**EXTRACT TO READ**
:::
We were going to be hit by a storm called Brian. When I heard it was called Brian, I couldn’t get the image of Brian the dog from Family Guy chasing his tail, out of my head. Of all the names to call a storm, Brian is not a name that would spring to mind if I was naming them. Are they named after ex’s? Should they be called things like “My solicitors advised me” or “You’re never going to see your kids again” or “What the Hell was I thinking of, when I met you?” I got on to the concourse at New Street and Spoons and Jude were already there. I wasn’t expecting to see Spoons, let alone Jude. J.K. turned up and then Jinksy with a Blues/Rangers lad that I can never remember the name of. Darrell had already gone to hog seats for us. I had visions of him sprawled out across the table growling at people. I had reservations so I was ok. As it turned out, there were plenty of seats where they were, so I joined them. The conversation flowed except for about 5 minutes when for no reason whatsoever, we stopped talking. The journey sped by though. I said my goodbyes at Euston because I was meeting up with Steve Whaley. Spoons J.K. and Darrell were doing the Bermondsey mile, Jinksy and the Blues/Rangers lad were heading for London Bridge. I was the first one in the Royal George just round the corner from the station. Steve was on the London Midland so was about 15 minutes behind. A couple of Redditch Blues came in. Regulars at away games. The pub had already started to fill up with Blues fans when Steve joined me. This was going to be a mad day. It was seven hours before kick off. The pub was scouted by one of the local constabulary. This lot were heading to London Bridge. We had other ideas. We walked passed the British library to St Pancras/Kings Cross. One of these days, I will spend an afternoon in the library. This wasn’t the time though.
To think, this beautiful piece of station architecture was almost lost to the bulldozers.
We got the tube to Liverpool street. The Pride of Spitalfields was the destination. I’d done this place before with Jinksy but I was more than happy doing it again. Accent sussed, we got talking about Sullivan, the Golds and Brady with a West Ham fan. Harry Redknapp was also discussed. I can’t not like Redknapp but it’s looking more and more that it was right to get rid of him. You learn a lot by talking to fans of other clubs. You get a different perspective on things. A not so blinkered view. The Pride of Spitalfields is a bit moth eaten but it’s friendly and well worth the visit.
Despite the badly taken photo, cat was in exactly the same place as he was the last time.
Heading back to the station we eavesdropped a couple motioning to a place over the road from us. A little bottle and craft ale place. We stuck our heads round the door of the Kill the Cat. The bloke running the place was changing two of the three beers over. The other was 12%. It was still early so we balked at that one but made a note to visit again. Although I had made a list, because I haven’t got the new G.B.G. yet, it wasn’t a big list because I knew Steve would do one. We were following his list. We walked to the next pub.
:::
**STUDY QUESTIONS**
A – Answer these questions from the away-day account:
(i) What name was given to the storm?
(ii) Which pub was the writer the first one in, round the corner from the station?
(iii) How strong was the one beer not being changed over at the craft ale place?
B – Rewrite the part of the away-day account from "Heading back to" up to and including "the next pub.", changing "bloke" to "man".
C – Name every pub or drinking place the away-day account mentions by name.

**EXERCISE DATA**
:::
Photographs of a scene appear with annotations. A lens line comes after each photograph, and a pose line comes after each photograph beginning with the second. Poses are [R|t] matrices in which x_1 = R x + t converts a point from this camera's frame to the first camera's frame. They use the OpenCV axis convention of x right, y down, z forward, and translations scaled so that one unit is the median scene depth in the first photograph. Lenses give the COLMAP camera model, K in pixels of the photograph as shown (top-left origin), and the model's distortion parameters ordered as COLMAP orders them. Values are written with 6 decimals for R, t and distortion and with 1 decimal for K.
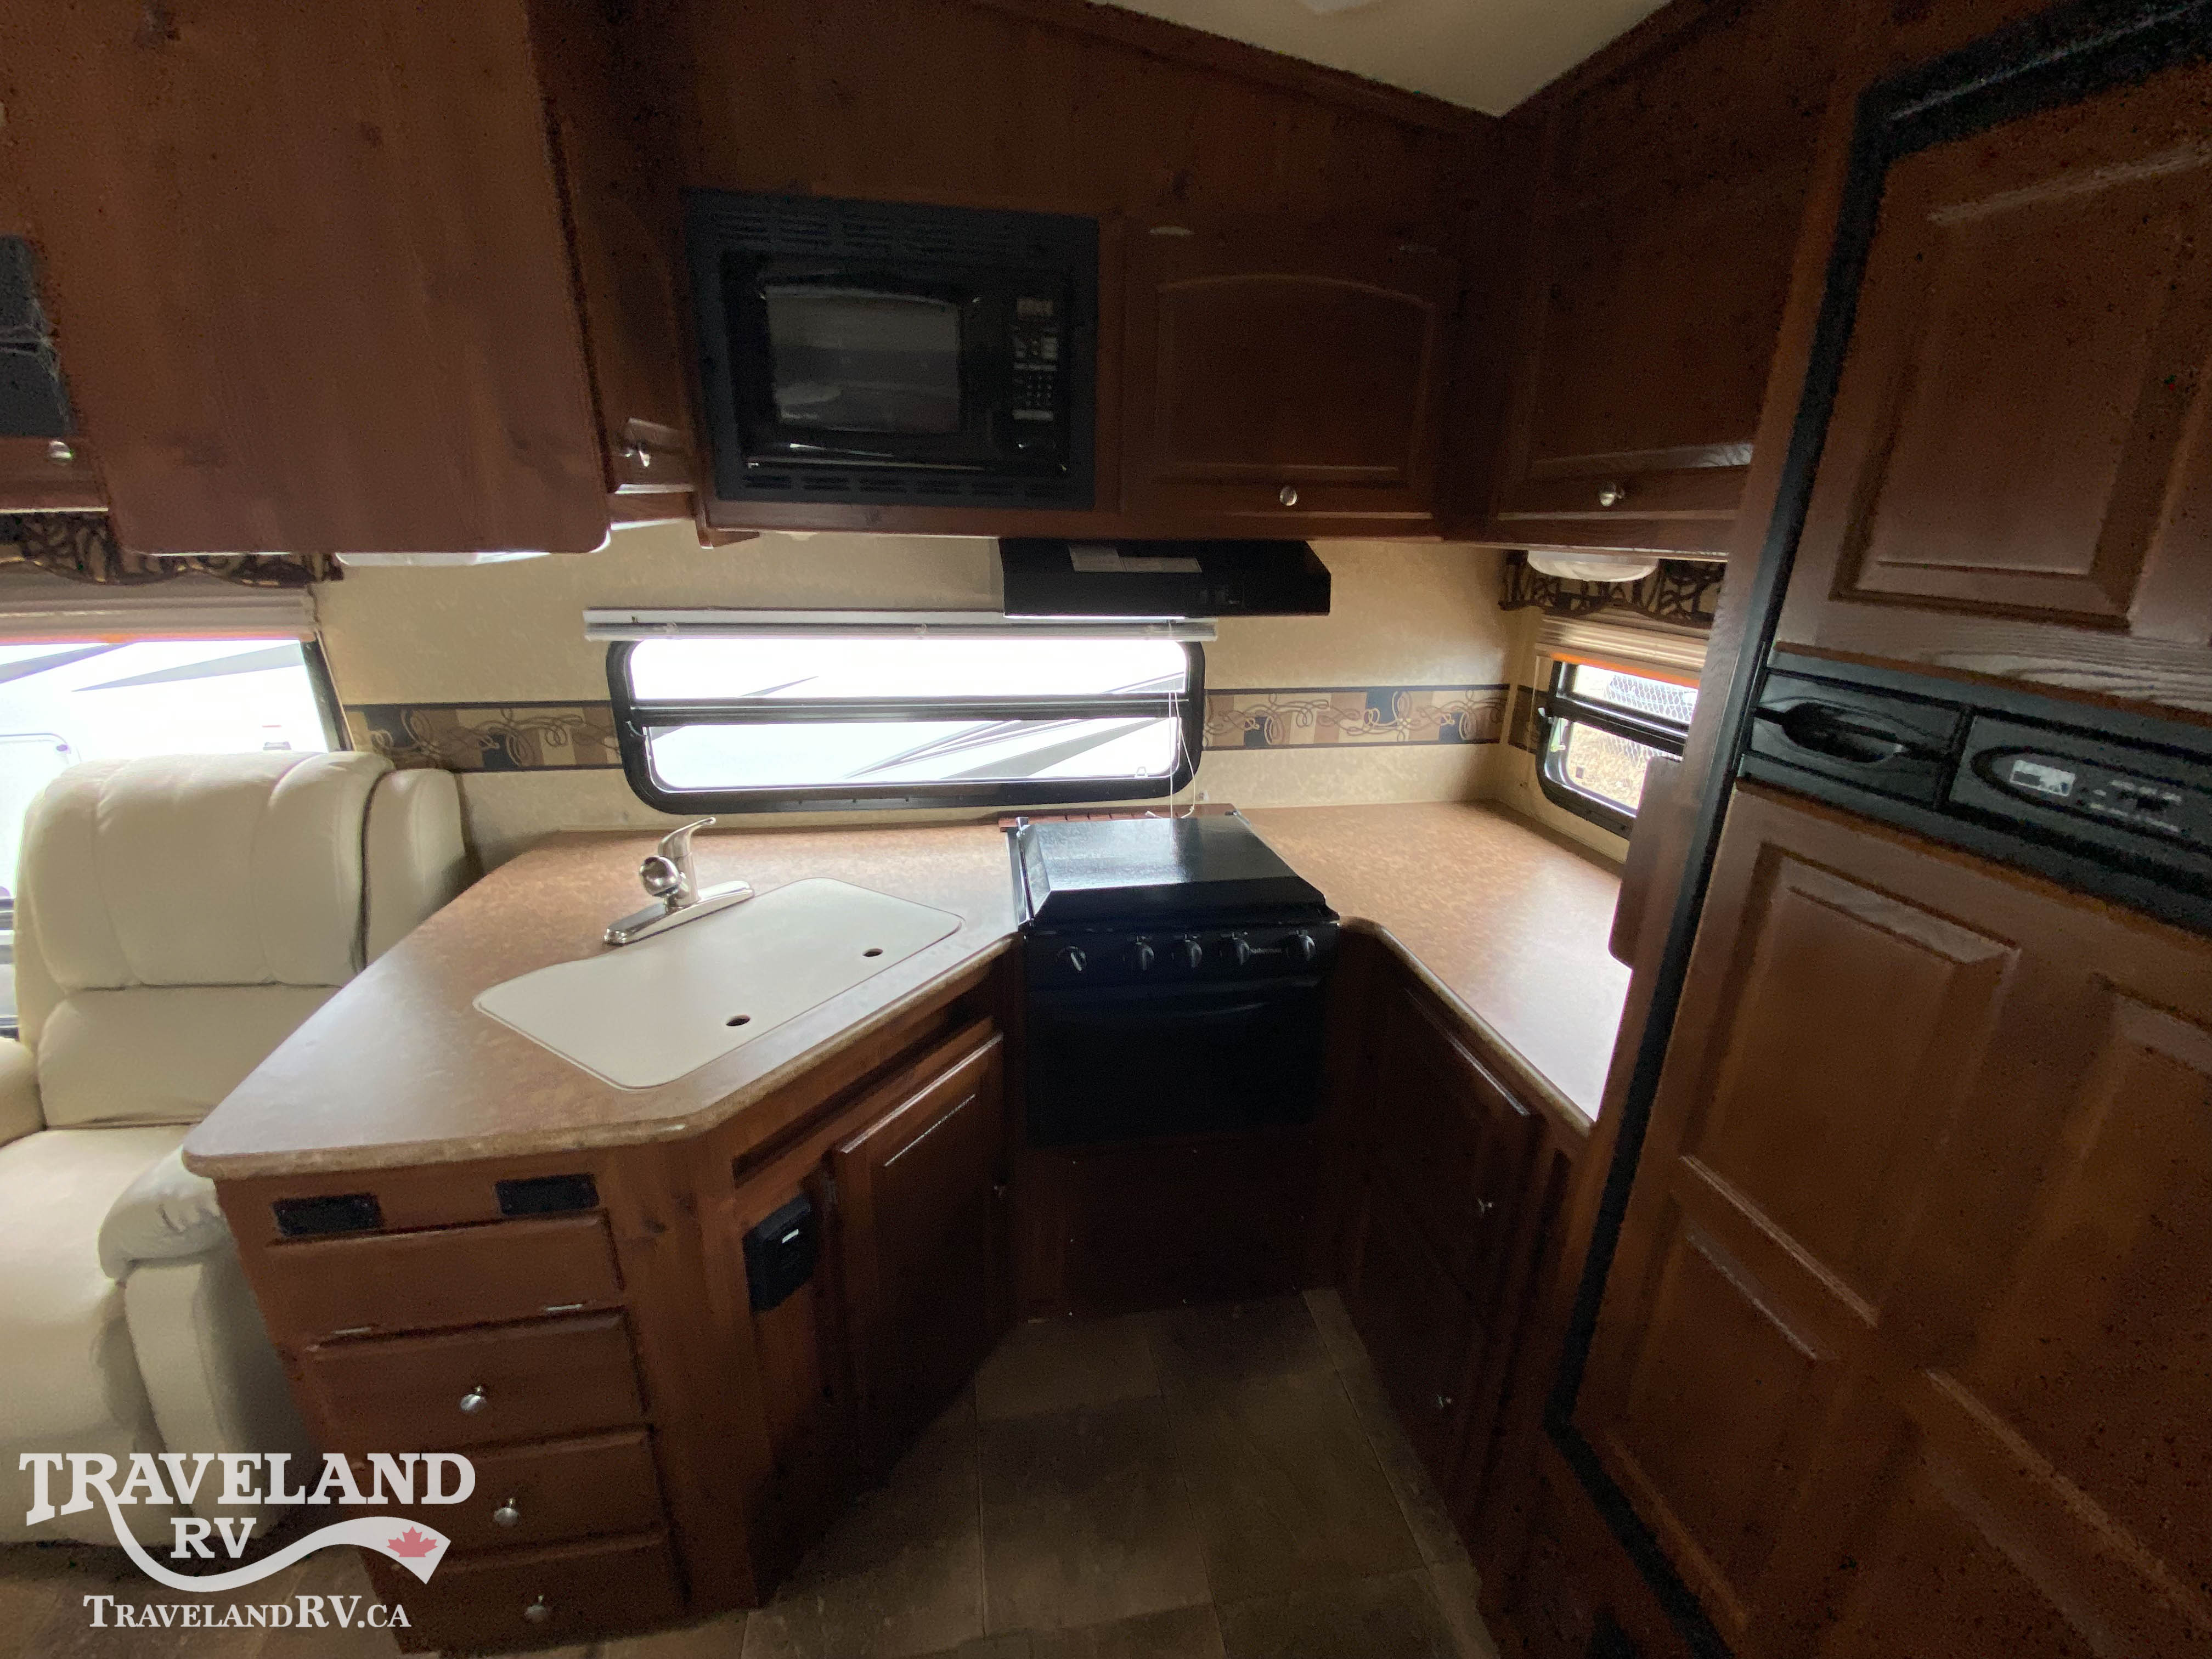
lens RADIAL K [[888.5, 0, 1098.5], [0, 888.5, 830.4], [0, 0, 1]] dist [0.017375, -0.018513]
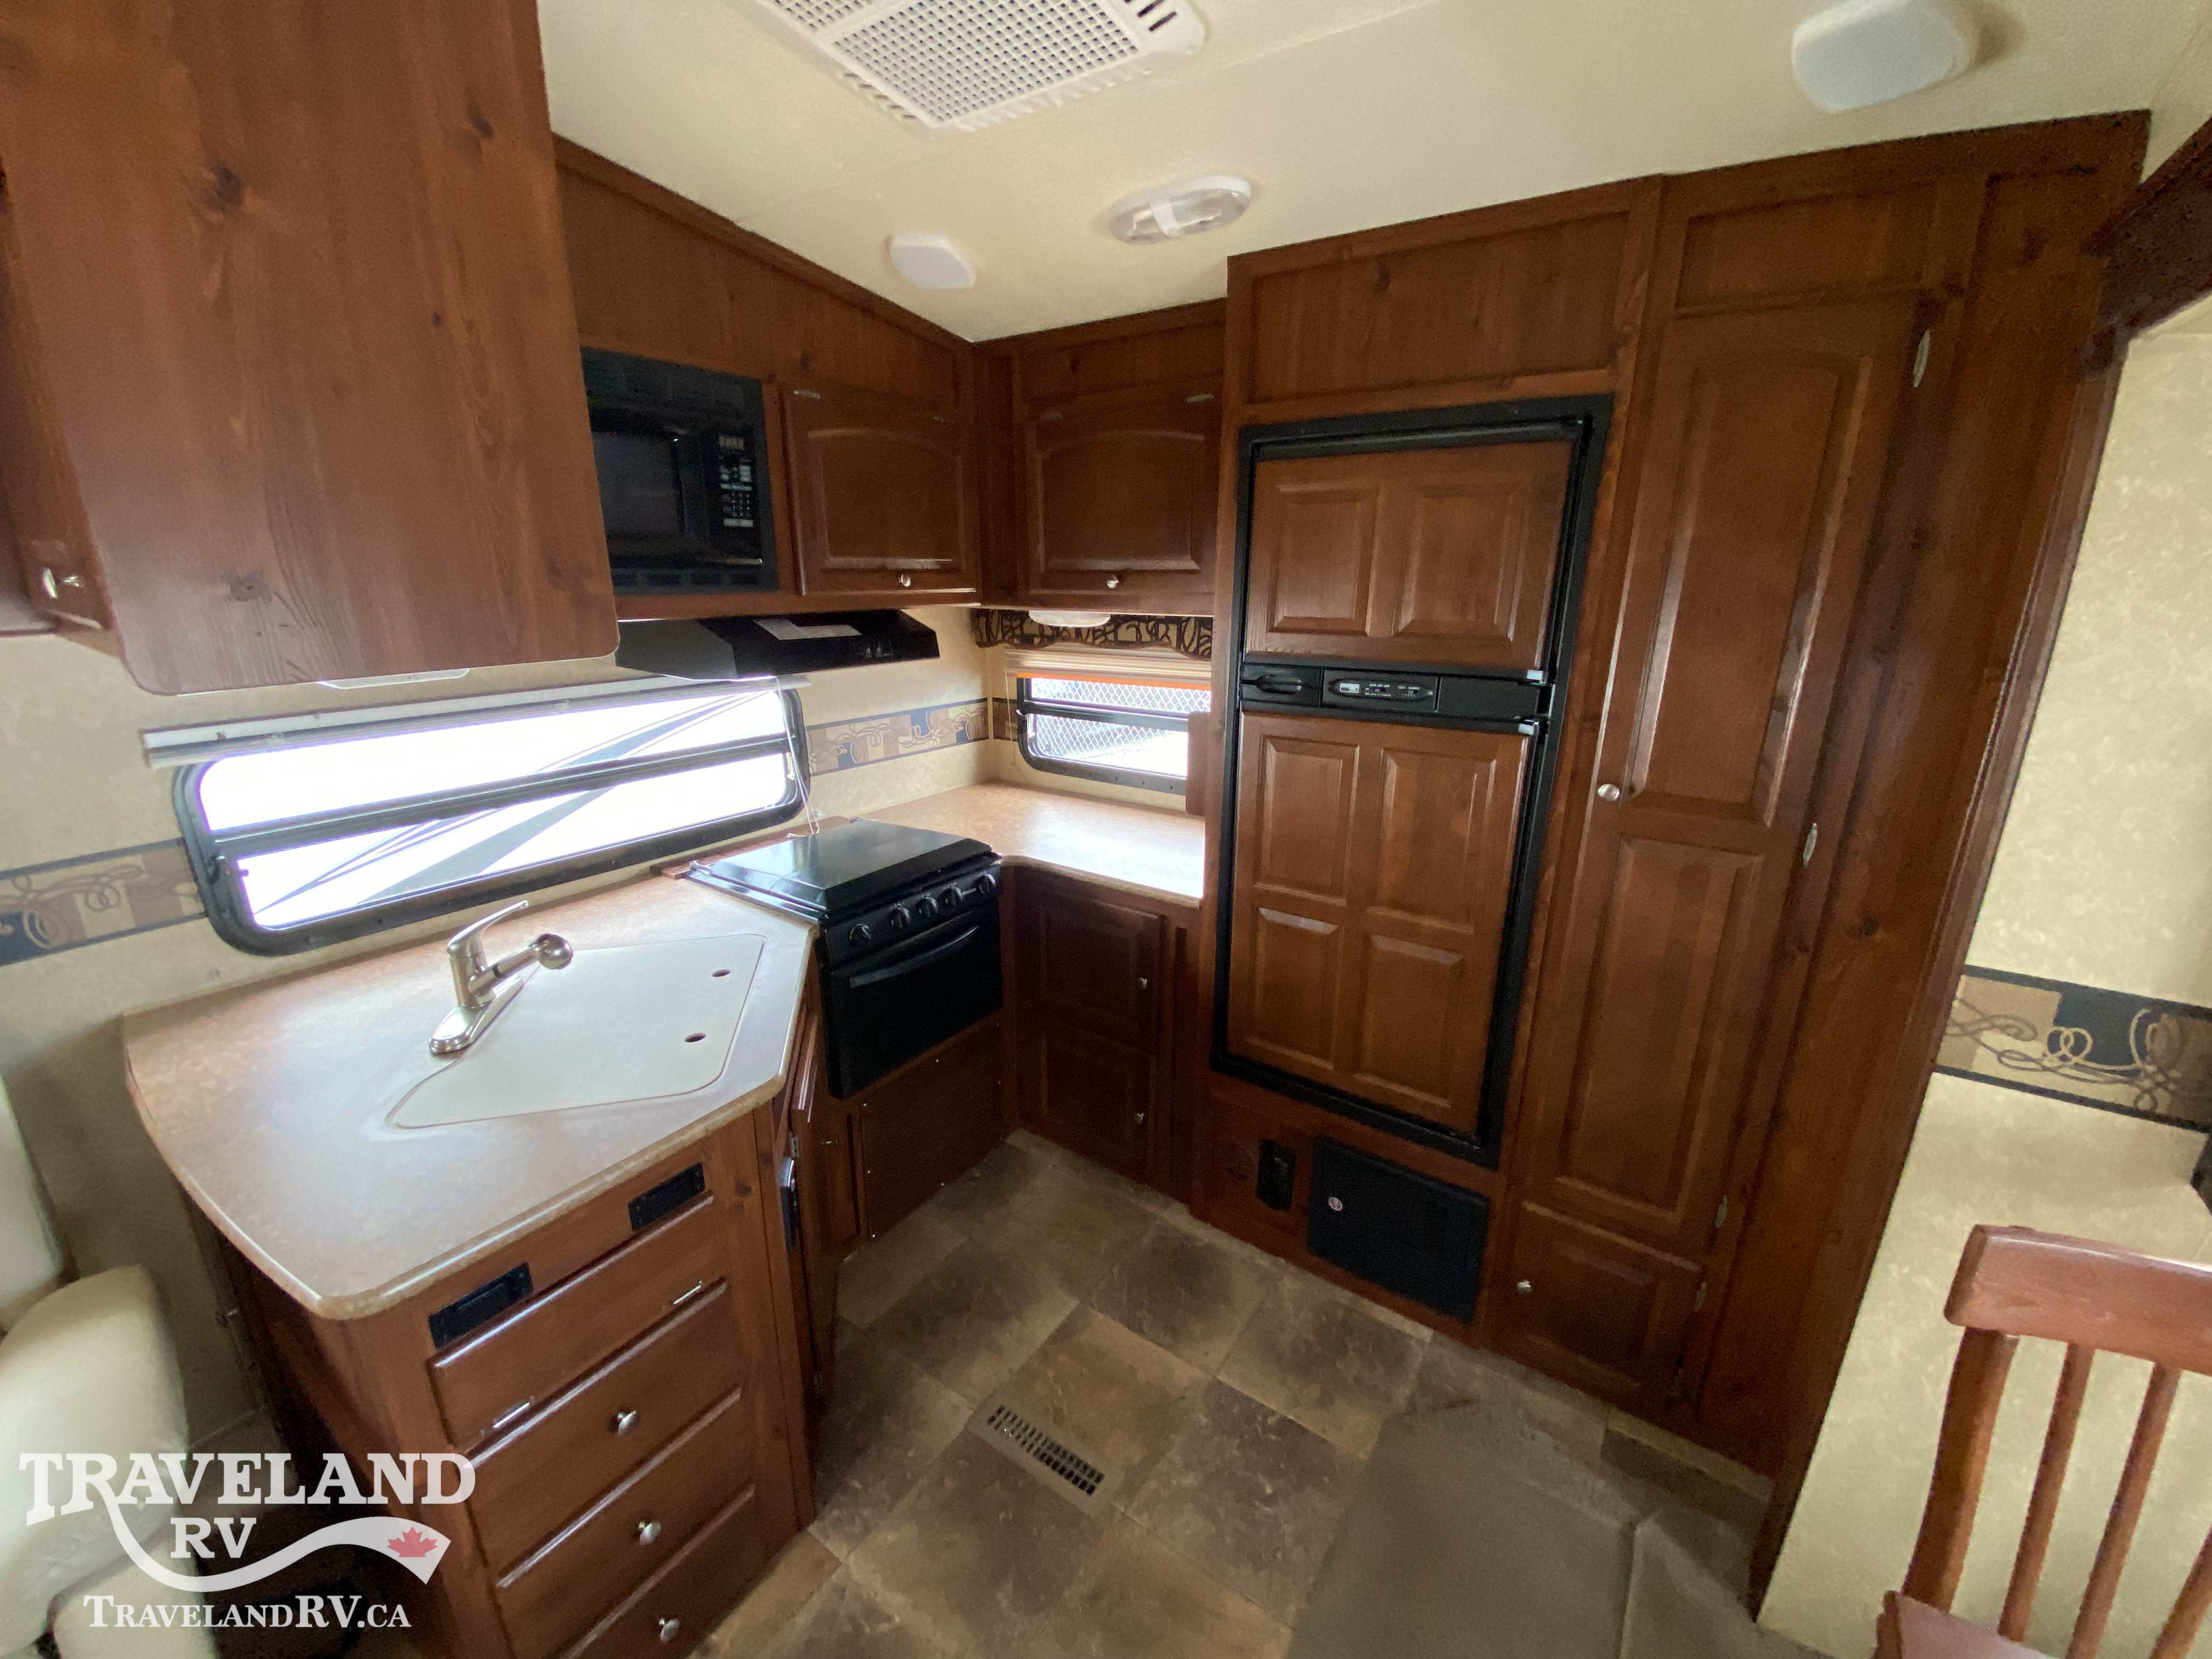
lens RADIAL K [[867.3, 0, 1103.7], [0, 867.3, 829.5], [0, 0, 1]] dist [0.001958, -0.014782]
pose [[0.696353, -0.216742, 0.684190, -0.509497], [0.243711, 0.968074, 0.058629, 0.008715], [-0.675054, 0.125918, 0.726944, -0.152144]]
:::
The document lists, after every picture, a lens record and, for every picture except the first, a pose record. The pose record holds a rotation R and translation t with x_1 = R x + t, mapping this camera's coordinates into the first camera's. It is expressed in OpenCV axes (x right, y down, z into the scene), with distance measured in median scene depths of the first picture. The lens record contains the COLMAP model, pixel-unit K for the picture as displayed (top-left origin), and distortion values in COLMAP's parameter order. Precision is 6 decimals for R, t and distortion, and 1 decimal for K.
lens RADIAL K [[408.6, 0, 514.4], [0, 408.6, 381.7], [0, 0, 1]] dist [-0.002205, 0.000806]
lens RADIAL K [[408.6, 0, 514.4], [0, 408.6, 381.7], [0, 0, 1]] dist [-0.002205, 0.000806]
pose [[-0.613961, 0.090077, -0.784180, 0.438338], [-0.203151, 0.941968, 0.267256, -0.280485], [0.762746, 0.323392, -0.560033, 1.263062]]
:::
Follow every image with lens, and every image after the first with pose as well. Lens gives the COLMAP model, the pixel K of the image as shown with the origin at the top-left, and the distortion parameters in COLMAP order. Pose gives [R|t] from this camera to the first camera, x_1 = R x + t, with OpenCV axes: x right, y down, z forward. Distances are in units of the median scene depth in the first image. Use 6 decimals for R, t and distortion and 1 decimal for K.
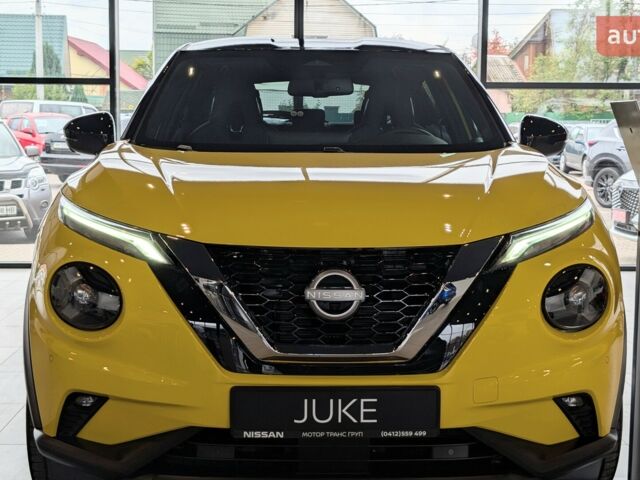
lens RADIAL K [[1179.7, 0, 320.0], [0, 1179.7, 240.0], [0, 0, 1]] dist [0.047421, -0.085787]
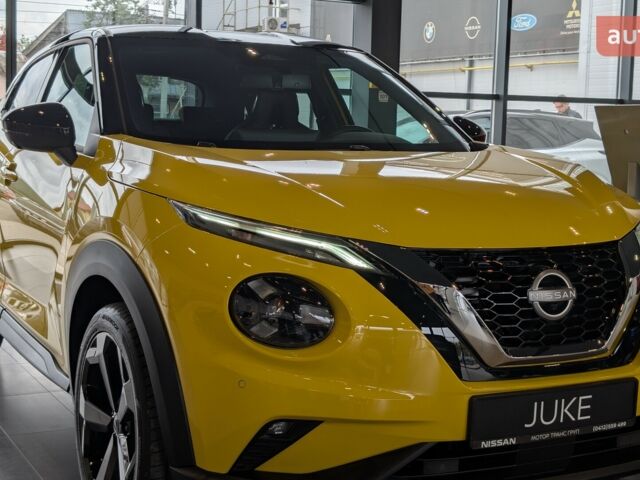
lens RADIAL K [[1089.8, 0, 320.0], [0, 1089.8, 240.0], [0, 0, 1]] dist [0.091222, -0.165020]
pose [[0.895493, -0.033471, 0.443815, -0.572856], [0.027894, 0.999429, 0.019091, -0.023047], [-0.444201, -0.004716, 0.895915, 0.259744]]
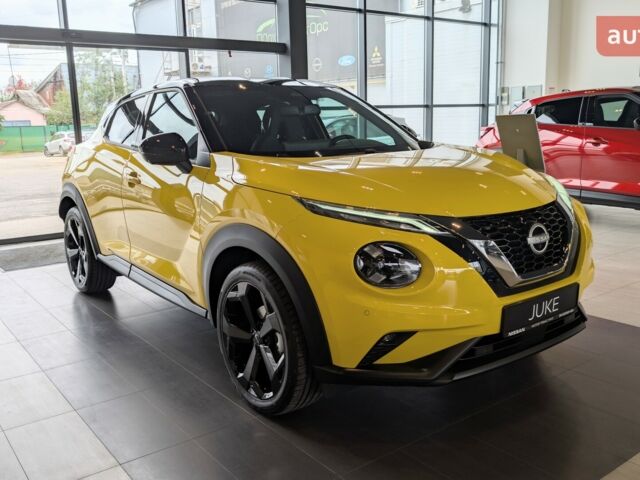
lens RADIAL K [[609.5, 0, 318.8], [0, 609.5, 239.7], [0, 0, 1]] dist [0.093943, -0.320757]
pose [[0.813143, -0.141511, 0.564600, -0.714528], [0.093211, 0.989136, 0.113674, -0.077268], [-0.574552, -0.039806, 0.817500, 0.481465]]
:::
**SOLUTION SET**
A –
(i) Brian
(ii) The Royal George
(iii) 12%

B –
Heading back to the station we eavesdropped a couple motioning to a place over the road from us. A little bottle and craft ale place. We stuck our heads round the door of the Kill the Cat. The man running the place was changing two of the three beers over. The other was 12%. It was still early so we balked at that one but made a note to visit again. Although I had made a list, because I haven’t got the new G.B.G. yet, it wasn’t a big list because I knew Steve would do one. We were following his list. We walked to the next pub.

C – Royal George, The Pride of Spitalfields, Kill the Cat